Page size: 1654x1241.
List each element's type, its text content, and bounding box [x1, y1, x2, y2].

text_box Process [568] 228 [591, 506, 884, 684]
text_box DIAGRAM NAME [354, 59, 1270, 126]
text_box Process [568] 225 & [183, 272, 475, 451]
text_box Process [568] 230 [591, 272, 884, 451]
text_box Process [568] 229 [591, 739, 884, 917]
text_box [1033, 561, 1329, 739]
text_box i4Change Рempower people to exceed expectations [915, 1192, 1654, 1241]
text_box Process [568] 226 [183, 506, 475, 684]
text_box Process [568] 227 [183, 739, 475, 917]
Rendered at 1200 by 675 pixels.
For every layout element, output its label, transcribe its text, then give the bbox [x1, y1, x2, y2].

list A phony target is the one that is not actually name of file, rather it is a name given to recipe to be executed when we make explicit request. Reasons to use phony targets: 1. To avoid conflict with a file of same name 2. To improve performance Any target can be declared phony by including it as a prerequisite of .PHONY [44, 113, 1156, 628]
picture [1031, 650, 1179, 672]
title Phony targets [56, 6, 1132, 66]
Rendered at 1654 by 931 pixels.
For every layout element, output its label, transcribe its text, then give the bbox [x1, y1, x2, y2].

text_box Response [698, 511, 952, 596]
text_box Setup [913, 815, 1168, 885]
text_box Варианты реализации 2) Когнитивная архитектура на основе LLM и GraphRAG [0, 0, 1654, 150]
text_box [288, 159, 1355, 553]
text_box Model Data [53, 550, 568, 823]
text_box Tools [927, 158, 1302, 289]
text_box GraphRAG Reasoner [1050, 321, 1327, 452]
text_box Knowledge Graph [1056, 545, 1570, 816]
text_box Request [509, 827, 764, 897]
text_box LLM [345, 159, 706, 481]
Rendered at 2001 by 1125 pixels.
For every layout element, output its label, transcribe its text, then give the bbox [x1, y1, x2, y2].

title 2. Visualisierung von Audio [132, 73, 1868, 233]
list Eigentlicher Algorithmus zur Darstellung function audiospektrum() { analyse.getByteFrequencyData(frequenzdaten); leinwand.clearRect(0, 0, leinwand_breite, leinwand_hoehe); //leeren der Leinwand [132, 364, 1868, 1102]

### Your goal
Reproduce the records word for word, from their first line up to and including the line with "text_box Process [568] 230".

### Output of the task
Page size: 1654x1241.
List each element's type, its text content, and bounding box [x1, y1, x2, y2].

text_box Process [568] 228 [591, 506, 884, 684]
text_box DIAGRAM NAME [354, 59, 1270, 126]
text_box Process [568] 225 & [183, 272, 475, 451]
text_box Process [568] 230 [591, 272, 884, 451]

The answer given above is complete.